Se respira en todo el juego la desconfianza, hasta el punto de que nos enteraremos de que los asesinos no son siete, sino ocho. Una desconfianza conspiranoica, que es una muestra también de la previsión o la intuición de Suda 51. Una conspiración, la de Killer7, que incluye tráfico de órganos, incluso de niños, que no es muy distinta de las majaderías de Qnon o, mirando a la actualidad estatal, de Alvise Pérez. La diferencia es que lo de Killer7 es una ficción hiperbólica, con el fin de reflejar ciertas preocupaciones reales. Viene a ser una alegoría de lo que Naomi Klein dice en su último libro, Doppelganger: un viaje al mundo del espejo:
Los conspiranoicos interpretan mal los hechos, pero sus sensaciones son acertadas: la sensación de vivir en un mundo con zonas de sombra, la sensación de que se nos ocultan verdades importantes. El nombre del sistema que provoca esas sensaciones empieza por C, pero si nadie te ha enseñado cómo funciona el capitalismo y en cambio te han contado que va de libertad y días soleados y Big Macs y acatar las reglas para conseguir la vida que mereces, es comprensible que lo confundas con otra palabra que empieza por C: conspiración.

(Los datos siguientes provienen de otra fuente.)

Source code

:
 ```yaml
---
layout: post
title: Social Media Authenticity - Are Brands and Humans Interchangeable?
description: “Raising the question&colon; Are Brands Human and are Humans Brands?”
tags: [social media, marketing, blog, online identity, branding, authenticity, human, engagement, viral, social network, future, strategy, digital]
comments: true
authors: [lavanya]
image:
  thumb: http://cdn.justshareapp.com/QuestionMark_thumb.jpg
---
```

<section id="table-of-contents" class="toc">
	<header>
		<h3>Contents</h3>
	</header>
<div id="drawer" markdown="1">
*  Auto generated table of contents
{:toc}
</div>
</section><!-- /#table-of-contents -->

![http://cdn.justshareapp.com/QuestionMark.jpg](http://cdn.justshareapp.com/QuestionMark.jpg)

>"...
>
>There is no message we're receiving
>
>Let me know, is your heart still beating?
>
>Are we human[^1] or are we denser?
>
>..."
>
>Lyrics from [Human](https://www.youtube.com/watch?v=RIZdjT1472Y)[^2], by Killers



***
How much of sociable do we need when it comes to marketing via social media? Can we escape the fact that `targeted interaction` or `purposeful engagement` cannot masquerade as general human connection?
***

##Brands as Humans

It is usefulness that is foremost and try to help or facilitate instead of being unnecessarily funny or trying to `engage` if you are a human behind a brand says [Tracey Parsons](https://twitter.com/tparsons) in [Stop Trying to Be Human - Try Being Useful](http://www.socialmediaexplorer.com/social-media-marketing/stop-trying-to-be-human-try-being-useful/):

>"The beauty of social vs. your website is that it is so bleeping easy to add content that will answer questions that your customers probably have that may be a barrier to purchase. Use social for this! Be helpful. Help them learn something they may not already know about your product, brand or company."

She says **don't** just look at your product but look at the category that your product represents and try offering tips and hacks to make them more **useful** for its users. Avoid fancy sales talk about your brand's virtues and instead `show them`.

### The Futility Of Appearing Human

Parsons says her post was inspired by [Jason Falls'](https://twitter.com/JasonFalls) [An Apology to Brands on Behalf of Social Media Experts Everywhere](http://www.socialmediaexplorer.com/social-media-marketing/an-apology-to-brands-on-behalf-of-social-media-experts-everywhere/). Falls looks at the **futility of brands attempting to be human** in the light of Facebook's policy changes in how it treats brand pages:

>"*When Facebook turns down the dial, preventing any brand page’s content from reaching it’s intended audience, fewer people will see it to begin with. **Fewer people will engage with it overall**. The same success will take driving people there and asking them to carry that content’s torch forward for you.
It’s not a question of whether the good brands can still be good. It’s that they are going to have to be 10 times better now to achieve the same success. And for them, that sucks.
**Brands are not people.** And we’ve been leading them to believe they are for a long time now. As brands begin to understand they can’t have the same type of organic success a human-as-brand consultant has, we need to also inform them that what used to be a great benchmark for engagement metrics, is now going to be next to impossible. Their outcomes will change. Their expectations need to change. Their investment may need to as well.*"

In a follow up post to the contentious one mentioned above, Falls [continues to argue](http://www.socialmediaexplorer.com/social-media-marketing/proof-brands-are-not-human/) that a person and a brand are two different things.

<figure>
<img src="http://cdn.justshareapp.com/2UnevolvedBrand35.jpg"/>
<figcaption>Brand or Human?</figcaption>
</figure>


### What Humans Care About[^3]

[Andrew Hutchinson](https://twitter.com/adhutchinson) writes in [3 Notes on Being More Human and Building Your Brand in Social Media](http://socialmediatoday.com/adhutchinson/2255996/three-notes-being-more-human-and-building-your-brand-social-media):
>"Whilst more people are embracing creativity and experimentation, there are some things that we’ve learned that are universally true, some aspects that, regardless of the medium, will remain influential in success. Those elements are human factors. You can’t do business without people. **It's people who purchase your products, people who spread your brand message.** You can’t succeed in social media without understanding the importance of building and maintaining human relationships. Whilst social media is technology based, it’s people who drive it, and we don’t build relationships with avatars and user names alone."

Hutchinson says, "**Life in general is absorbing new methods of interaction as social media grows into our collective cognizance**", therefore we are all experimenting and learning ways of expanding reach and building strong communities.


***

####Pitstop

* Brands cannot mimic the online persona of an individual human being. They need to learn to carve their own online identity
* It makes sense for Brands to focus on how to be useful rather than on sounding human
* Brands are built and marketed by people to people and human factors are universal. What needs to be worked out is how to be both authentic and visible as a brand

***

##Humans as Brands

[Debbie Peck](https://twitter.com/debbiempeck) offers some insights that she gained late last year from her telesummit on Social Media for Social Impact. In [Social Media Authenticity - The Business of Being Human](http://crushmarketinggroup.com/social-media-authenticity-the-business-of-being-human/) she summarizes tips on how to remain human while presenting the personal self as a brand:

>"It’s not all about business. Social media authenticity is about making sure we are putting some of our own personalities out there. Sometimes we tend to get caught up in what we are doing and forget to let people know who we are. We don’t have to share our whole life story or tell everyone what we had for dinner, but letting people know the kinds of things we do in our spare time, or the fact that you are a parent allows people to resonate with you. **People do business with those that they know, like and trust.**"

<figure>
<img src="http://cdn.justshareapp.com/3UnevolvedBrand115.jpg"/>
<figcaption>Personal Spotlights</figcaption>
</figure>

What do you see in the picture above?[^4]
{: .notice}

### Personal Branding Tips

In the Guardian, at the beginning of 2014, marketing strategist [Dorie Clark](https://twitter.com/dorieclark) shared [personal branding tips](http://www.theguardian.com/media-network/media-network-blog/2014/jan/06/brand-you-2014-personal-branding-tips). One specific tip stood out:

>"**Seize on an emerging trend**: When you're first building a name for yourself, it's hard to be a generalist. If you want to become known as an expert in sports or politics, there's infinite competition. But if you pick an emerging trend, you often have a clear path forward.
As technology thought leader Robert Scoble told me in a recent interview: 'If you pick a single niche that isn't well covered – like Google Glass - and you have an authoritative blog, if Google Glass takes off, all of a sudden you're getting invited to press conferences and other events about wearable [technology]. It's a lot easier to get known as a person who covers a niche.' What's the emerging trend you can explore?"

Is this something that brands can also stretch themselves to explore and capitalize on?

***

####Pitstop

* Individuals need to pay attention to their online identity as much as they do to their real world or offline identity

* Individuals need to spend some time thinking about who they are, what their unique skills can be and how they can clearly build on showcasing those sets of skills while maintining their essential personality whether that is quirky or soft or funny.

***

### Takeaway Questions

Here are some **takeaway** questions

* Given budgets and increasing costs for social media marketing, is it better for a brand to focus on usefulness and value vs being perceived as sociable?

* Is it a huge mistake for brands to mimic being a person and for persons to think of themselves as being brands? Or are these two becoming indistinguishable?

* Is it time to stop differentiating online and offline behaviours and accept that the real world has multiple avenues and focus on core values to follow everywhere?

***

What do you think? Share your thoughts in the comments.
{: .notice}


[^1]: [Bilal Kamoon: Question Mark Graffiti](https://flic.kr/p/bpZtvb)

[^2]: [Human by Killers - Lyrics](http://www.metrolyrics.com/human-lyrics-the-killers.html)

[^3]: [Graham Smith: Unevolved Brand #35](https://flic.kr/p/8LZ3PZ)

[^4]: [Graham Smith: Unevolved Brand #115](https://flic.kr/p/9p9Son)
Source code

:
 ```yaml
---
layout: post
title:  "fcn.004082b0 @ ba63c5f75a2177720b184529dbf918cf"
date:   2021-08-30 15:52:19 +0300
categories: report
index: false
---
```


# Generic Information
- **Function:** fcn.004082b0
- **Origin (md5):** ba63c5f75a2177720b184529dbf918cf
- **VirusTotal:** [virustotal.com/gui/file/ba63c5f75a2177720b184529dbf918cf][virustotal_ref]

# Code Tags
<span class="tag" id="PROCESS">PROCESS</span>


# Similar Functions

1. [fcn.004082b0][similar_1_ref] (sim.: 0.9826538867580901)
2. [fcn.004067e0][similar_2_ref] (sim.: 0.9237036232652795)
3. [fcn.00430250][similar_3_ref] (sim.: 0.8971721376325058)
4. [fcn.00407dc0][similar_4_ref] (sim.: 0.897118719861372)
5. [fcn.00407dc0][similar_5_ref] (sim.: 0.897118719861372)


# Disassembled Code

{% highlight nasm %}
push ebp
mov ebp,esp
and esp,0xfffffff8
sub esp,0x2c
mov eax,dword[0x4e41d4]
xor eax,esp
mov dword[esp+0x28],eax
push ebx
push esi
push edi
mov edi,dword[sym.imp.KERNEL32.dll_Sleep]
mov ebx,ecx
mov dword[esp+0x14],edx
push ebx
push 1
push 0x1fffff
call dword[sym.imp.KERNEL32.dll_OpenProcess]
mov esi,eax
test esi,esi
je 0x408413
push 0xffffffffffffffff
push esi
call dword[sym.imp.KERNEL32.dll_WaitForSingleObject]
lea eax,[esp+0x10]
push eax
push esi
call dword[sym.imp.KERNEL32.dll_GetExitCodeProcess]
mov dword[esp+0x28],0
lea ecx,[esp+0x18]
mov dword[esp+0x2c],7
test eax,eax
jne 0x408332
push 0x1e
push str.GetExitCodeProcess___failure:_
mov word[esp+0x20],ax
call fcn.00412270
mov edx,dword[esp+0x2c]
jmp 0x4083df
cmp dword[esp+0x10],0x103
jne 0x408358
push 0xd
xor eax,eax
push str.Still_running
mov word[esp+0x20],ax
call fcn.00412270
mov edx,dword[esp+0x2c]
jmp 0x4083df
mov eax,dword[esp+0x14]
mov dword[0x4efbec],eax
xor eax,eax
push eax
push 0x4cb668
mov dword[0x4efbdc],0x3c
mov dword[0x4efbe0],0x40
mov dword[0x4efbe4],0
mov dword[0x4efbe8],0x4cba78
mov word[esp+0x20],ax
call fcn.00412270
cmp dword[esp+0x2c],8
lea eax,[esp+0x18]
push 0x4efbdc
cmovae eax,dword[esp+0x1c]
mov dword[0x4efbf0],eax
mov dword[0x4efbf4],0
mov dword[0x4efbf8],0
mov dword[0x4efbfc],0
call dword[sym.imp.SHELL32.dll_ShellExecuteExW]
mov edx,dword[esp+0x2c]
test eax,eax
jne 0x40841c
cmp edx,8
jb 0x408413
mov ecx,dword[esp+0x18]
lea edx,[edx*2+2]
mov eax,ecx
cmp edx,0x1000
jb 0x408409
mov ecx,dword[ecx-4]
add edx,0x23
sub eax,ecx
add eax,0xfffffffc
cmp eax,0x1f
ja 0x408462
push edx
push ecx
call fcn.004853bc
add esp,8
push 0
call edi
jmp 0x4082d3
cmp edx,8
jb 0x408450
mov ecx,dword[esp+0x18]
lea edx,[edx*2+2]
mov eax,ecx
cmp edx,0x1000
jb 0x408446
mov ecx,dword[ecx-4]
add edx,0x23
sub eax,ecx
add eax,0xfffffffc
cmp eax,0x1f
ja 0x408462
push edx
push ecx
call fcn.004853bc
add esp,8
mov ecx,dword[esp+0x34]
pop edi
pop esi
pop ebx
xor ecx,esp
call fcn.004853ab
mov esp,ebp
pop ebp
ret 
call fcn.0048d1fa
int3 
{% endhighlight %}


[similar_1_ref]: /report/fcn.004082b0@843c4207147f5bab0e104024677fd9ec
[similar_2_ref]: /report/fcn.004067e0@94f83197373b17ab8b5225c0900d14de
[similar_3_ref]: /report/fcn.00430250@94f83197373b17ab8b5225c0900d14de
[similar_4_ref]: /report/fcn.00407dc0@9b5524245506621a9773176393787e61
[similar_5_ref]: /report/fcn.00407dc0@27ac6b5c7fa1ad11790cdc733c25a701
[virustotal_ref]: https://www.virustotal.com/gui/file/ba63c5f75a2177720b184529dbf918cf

Es una realidad, un pensamiento, incómodo y agreste, tanto como lo es el sistema de control y combate de Killer7 cuando te lo encuentras por primera vez, tan restrictivo, tan volátil… pero a pesar de todo, tan funcional y válido que nos lleva a dominarlo, cumplir los objetivos y desentrañar toda la verdad. Quizás ahí resida la clave de todo: en pensar con incomodidad sin ser carne de meme.
Tras todo este homenaje a Killer7, cabría pensar que clamo por un remake pero nada más lejos. Es un juego, una obra, que se debe quedar como está. ¿Y por qué homenajearlo a un año de su vigésimo aniversario y no entonces? Realmente, creo que es lo más Suda 51 que podía hacer.